What to produce =>
Filter the records below, keeping only lines with the string "label".
=== Section Start ===
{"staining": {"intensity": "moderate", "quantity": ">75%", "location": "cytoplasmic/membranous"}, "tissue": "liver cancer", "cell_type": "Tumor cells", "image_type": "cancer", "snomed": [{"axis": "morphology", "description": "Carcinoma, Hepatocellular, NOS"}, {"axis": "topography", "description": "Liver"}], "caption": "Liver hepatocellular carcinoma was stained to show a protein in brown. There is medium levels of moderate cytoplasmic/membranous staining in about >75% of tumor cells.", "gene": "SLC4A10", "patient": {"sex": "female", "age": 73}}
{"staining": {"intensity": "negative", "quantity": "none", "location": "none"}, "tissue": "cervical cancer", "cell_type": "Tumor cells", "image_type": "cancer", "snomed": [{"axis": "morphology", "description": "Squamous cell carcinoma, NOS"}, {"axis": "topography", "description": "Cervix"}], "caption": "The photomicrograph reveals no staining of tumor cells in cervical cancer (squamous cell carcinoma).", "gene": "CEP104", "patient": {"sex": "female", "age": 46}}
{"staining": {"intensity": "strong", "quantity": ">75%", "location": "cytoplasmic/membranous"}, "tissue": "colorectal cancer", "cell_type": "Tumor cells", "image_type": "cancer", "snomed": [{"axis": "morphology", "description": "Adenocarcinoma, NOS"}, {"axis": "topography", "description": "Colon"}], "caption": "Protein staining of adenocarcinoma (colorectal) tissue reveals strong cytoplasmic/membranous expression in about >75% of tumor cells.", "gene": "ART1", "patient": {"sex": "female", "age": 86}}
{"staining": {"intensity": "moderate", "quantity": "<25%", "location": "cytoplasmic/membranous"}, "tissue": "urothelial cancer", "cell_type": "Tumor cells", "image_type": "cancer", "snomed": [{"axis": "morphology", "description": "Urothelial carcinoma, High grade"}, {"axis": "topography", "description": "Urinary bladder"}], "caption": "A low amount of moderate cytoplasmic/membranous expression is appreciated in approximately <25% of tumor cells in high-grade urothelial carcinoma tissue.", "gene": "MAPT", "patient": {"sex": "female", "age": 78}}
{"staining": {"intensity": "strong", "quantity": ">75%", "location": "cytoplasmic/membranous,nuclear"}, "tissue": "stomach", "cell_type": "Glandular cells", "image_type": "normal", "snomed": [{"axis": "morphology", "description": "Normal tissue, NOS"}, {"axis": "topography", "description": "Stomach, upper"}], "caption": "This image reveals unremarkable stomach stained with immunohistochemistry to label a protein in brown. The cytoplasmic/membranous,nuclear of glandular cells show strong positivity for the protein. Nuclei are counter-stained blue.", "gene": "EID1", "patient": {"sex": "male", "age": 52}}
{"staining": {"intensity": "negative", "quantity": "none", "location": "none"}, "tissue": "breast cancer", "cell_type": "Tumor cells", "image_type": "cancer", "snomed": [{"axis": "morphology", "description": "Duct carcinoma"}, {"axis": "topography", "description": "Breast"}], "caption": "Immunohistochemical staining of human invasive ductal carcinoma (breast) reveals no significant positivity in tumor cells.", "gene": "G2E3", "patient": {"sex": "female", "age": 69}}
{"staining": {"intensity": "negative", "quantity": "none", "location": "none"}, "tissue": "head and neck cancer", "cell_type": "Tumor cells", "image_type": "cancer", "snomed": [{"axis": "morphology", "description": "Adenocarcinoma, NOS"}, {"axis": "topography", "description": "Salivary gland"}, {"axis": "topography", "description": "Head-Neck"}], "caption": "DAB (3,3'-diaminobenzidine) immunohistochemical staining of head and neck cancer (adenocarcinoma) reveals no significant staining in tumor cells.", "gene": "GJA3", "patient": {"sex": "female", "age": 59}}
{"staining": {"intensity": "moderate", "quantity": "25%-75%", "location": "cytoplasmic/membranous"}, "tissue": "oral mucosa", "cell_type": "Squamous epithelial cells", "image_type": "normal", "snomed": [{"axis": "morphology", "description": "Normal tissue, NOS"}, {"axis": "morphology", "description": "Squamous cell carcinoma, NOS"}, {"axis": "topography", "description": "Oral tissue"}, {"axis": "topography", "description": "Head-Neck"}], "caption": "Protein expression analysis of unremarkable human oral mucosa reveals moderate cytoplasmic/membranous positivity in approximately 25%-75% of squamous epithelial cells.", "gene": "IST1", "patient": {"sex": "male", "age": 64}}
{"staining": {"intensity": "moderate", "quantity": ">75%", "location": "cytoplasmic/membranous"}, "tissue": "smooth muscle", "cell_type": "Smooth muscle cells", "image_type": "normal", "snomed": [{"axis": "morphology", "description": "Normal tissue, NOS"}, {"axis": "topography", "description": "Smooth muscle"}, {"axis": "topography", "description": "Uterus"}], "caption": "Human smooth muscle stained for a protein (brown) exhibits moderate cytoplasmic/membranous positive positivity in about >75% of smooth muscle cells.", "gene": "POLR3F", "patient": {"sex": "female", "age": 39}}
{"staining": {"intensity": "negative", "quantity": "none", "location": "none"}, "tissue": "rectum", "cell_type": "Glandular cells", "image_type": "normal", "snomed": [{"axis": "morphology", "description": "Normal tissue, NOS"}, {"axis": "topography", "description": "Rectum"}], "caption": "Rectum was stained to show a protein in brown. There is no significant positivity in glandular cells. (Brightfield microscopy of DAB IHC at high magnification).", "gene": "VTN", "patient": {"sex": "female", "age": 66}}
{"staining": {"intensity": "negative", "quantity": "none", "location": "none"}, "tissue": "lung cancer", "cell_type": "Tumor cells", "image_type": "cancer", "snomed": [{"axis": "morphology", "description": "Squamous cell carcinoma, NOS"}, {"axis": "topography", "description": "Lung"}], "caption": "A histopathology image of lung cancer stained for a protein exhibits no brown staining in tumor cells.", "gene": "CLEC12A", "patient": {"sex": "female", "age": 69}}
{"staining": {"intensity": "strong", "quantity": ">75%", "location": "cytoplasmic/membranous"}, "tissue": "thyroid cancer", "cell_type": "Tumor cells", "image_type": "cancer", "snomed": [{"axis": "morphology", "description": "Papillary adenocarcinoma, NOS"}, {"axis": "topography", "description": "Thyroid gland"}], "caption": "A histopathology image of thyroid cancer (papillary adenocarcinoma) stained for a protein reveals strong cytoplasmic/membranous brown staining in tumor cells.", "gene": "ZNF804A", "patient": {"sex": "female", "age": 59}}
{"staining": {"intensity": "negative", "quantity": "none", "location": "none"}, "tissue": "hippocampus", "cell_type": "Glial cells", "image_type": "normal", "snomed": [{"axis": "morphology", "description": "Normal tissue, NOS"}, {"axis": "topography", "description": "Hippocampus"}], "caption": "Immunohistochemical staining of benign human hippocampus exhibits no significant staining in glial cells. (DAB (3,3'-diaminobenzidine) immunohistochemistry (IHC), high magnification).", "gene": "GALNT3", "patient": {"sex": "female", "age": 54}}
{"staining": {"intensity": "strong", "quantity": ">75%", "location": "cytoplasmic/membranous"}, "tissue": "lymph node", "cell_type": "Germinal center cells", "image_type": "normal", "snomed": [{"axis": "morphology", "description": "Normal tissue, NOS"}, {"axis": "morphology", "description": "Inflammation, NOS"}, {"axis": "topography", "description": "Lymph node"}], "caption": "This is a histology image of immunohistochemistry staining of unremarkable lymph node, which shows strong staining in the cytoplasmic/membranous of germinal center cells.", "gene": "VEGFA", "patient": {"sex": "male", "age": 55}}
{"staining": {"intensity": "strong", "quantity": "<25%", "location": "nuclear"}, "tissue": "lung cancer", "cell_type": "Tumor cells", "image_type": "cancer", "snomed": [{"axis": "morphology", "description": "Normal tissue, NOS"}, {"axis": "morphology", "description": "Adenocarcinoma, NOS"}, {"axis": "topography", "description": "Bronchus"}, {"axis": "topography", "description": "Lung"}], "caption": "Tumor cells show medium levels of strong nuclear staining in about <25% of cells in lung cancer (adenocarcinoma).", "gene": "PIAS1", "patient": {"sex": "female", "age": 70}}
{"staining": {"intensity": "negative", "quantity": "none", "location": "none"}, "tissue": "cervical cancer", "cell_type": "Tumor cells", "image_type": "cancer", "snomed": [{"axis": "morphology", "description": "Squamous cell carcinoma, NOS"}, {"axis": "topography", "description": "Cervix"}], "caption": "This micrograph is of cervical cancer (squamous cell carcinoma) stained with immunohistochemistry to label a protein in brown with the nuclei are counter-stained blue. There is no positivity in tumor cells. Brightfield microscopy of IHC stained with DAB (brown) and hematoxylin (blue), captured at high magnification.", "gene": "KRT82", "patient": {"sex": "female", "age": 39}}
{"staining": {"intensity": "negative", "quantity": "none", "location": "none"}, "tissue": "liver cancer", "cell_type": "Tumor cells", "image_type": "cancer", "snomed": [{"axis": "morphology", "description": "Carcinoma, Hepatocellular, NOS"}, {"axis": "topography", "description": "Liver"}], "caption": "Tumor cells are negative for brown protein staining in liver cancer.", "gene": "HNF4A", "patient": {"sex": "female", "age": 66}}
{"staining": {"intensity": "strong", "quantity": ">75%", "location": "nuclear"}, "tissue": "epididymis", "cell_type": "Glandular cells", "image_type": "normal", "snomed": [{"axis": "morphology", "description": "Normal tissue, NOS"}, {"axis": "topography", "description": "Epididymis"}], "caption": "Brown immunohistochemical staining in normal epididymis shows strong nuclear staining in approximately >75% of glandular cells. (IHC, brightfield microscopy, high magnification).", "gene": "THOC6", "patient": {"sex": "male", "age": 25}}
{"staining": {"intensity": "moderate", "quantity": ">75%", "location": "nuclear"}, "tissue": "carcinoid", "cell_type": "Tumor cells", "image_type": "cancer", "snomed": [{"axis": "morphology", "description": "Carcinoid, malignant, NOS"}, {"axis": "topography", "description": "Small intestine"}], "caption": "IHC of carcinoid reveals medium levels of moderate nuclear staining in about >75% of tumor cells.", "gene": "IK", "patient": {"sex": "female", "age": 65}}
=== Section End ===
Solution =>
{"staining": {"intensity": "strong", "quantity": ">75%", "location": "cytoplasmic/membranous,nuclear"}, "tissue": "stomach", "cell_type": "Glandular cells", "image_type": "normal", "snomed": [{"axis": "morphology", "description": "Normal tissue, NOS"}, {"axis": "topography", "description": "Stomach, upper"}], "caption": "This image reveals unremarkable stomach stained with immunohistochemistry to label a protein in brown. The cytoplasmic/membranous,nuclear of glandular cells show strong positivity for the protein. Nuclei are counter-stained blue.", "gene": "EID1", "patient": {"sex": "male", "age": 52}}
{"staining": {"intensity": "negative", "quantity": "none", "location": "none"}, "tissue": "cervical cancer", "cell_type": "Tumor cells", "image_type": "cancer", "snomed": [{"axis": "morphology", "description": "Squamous cell carcinoma, NOS"}, {"axis": "topography", "description": "Cervix"}], "caption": "This micrograph is of cervical cancer (squamous cell carcinoma) stained with immunohistochemistry to label a protein in brown with the nuclei are counter-stained blue. There is no positivity in tumor cells. Brightfield microscopy of IHC stained with DAB (brown) and hematoxylin (blue), captured at high magnification.", "gene": "KRT82", "patient": {"sex": "female", "age": 39}}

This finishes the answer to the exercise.